Adaptive Word Reordering for Low-Power Inter-Chip Communication

Document Version
Accepted author manuscript

Link to publication record in Manchester Research Explorer

Citation for published version (APA):

Citing this paper
Please note that where the full-text provided on Manchester Research Explorer is the Author Accepted Manuscript or Proof version this may differ from the final Published version. If citing, it is advised that you check and use the publisher's definitive version.

General rights
Copyright and moral rights for the publications made accessible in the Research Explorer are retained by the authors and/or other copyright owners and it is a condition of accessing publications that users recognise and abide by the legal requirements associated with these rights.

Takedown policy
If you believe that this document breaches copyright please refer to the University of Manchester’s Takedown Procedures [http://man.ac.uk/04Y6Bo] or contact uml.scholarlycommunications@manchester.ac.uk providing relevant details, so we can investigate your claim.
Adaptive Word Reordering for Low-Power Inter-Chip Communication

Eleni Maragkoudaki  
Advanced Processor Technologies Group  
School of Computer Science  
University of Manchester  
eleni.maragkoudaki@manchester.ac.uk

Przemyslaw Mroszczyk  
Qualcomm  
Cork, Ireland  
przemyslaw.mroszczyk.23@gmail.com

Vasilis F. Pavlidis  
Advanced Processor Technologies Group  
School of Computer Science  
University of Manchester  
pavlidis@cs.man.ac.uk

Abstract—The energy for data transfer has an increasing effect on the total system energy as technology scales, often overtaking computation energy. To reduce the power of inter-chip interconnects, an adaptive encoding scheme called Adaptive Word Reordering (AWR) is proposed that effectively decreases the number of signal transitions, leading to a significant power reduction. AWR outperforms other adaptive encoding schemes in terms of decrease in transitions, yielding up to 73% reduction in switching.
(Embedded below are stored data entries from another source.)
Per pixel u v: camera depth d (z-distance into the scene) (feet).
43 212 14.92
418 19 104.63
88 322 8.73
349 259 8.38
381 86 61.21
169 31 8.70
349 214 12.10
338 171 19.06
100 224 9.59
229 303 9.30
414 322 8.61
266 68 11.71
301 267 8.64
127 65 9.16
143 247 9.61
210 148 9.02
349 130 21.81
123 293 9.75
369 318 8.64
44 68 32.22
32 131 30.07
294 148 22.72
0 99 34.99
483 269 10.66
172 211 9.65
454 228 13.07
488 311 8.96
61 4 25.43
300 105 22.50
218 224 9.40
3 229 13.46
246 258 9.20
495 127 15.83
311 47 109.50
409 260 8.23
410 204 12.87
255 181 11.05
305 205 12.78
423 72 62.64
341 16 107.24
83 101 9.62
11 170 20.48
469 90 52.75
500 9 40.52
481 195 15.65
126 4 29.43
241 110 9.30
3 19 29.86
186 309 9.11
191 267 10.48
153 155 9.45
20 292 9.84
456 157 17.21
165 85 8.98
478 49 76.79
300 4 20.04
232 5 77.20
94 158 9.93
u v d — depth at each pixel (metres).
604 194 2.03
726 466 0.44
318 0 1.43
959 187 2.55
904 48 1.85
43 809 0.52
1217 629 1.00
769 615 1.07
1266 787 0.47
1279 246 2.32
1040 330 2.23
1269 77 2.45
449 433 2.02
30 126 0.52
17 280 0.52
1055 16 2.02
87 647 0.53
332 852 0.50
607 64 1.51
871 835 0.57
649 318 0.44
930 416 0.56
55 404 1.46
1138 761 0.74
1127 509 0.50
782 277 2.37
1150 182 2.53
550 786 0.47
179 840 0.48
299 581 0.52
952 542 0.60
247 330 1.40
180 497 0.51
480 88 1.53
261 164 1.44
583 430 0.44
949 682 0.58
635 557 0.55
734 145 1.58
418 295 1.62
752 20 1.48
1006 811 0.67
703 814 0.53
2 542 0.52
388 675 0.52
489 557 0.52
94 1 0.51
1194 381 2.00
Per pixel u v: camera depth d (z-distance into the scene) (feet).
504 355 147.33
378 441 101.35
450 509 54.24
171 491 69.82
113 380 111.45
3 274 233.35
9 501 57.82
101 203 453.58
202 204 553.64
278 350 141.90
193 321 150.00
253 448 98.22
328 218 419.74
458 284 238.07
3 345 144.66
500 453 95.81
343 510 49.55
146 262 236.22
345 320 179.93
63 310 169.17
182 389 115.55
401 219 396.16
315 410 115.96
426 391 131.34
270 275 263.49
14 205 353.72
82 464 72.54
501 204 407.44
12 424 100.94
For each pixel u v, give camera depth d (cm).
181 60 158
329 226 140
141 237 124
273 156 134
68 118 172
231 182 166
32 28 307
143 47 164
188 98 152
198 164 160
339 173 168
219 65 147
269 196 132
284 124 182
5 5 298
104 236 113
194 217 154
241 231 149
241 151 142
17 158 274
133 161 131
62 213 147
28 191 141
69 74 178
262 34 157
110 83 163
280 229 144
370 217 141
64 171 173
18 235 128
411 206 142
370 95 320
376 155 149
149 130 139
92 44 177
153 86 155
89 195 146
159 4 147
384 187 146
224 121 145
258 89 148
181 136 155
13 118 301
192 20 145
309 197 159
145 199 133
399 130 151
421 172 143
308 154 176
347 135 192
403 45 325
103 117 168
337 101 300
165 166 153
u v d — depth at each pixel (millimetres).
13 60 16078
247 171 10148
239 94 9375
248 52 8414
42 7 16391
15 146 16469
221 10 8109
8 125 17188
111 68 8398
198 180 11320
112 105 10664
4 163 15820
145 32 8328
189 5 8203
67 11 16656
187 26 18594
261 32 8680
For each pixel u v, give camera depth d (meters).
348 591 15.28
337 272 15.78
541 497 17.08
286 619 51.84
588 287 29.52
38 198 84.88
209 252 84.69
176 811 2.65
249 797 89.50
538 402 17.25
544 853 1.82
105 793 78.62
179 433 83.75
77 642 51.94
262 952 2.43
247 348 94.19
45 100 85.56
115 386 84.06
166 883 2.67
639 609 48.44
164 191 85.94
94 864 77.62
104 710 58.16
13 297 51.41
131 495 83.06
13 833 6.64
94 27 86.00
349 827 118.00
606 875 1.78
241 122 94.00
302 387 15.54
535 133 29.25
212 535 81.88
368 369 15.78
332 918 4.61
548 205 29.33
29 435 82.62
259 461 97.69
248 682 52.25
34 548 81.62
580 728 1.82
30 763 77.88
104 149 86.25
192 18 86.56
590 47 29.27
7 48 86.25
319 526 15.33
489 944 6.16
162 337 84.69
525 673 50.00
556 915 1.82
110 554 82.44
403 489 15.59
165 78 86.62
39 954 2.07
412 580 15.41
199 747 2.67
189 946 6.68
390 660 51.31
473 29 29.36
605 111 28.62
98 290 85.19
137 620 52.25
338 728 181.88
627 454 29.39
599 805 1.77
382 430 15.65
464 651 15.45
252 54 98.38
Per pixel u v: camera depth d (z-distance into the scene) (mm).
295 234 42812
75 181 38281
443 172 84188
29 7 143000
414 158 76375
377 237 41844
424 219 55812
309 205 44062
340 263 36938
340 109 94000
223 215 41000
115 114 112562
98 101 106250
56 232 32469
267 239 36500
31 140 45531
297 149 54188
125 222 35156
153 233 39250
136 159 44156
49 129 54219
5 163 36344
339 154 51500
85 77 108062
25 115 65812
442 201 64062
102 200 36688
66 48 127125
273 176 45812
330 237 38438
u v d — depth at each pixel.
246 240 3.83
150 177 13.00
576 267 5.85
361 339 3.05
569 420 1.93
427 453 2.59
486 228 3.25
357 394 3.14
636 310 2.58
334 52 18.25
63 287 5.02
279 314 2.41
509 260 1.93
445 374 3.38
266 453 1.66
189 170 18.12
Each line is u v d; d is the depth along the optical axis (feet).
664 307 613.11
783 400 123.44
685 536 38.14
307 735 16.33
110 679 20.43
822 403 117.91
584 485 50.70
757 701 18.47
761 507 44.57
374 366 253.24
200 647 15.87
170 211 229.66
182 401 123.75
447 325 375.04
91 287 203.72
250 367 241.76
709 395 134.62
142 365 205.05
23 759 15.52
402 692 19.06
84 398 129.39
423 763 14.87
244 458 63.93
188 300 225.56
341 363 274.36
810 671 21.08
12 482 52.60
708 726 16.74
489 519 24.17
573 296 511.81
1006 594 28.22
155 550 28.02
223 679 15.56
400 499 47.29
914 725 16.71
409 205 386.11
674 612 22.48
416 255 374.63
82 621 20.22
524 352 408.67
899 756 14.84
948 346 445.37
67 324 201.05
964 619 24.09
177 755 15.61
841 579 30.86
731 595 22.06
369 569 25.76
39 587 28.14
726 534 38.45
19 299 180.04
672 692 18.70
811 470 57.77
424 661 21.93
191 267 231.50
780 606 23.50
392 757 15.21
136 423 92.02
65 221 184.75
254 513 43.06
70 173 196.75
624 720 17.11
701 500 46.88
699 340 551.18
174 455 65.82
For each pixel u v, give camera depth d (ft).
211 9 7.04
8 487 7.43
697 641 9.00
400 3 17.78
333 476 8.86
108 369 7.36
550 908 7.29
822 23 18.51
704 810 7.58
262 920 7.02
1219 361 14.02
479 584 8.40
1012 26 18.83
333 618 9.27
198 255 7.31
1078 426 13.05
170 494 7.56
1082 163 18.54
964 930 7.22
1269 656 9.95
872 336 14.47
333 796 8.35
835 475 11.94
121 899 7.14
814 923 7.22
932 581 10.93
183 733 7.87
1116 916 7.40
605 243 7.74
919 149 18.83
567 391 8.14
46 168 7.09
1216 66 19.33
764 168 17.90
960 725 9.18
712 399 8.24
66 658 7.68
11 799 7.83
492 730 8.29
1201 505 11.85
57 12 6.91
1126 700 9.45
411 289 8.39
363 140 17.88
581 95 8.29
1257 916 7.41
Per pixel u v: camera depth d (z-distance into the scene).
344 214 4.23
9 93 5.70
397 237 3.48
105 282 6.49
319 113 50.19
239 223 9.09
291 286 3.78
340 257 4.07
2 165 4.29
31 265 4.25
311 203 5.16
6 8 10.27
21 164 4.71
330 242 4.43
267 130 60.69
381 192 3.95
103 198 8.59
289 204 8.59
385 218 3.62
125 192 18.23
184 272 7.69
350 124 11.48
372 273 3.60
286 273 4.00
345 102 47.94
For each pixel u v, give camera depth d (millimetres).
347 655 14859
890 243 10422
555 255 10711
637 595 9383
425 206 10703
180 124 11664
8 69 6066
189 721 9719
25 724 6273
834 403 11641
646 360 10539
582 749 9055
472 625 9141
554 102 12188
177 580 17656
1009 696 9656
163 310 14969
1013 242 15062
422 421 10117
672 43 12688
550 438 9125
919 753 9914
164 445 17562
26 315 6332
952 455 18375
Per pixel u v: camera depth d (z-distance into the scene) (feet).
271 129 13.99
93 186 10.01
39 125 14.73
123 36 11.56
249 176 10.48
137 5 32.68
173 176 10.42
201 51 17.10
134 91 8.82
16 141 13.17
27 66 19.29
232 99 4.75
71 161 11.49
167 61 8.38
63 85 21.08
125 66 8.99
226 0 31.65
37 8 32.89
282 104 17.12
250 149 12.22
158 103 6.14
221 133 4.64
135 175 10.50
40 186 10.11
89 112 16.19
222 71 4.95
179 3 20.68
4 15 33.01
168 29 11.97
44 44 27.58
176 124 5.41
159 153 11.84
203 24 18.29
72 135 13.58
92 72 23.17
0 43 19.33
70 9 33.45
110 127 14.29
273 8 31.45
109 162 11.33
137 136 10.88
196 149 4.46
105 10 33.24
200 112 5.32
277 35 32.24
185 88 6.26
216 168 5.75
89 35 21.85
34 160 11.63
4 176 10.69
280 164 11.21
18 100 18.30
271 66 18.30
Furthermore, complex bit transition computations are represented as delays in the time domain to limit the power overhead due to encoding. The saved power outweighs the overhead beyond a moderate wire length where the I/O voltage is assumed equal to the core voltage. For a typical I/O voltage, the decrease in power is significant reaching 23% at just 1 mm.

Index Terms—Interconnects, Inter-chip communication, Encoding, Low power, Adaptive word reordering

I. INTRODUCTION

The ever growing compute density enabled by parallelism constantly increases the demand for data transfer [1]. In addition, the energy of transferring data, especially off-chip, increases, surpassing the energy for computation [2]. Thus, the power reduction of inter-chip communication is one of the key challenges for modern integrated systems.

An efficient way to reduce the power of interconnects is to decrease signal transitions through data coding. Encoding schemes can be classified as either static or adaptive. Static schemes ([3]-[8]) exploit the statistical properties of the data stream, which are considered known at design time. However, having a priori knowledge of data statistics is not always feasible or the characteristics of the data may vary over time.

Adaptive schemes observe the data stream during system operation and apply appropriate encoding. Bus Invert (BI) [9] is one of the early encoding schemes, which inverts the data word if more than half of the bits switch. The Adaptive Partial Bus Invert (APBI) is an extension of BI, which periodically forms a subgroup of encoded lines [10]. The working zone is tailored to address buses and assumes that applications use specific subgroups of the address space [11]. Frequent Value is an adaptive technique that encodes the frequently transmitted words [12]. These words are stored in a Content-Addressable Memory (CAM), which increases the power and hardware requirements. Adaptive dictionary encoding [13] uses a dictionary to store recurring patterns in order to reduce the number of bits. Adaptive Bus Encoding (ABE) [14] observes the data stream, thereby forming clusters with the highly correlated lines of the bus.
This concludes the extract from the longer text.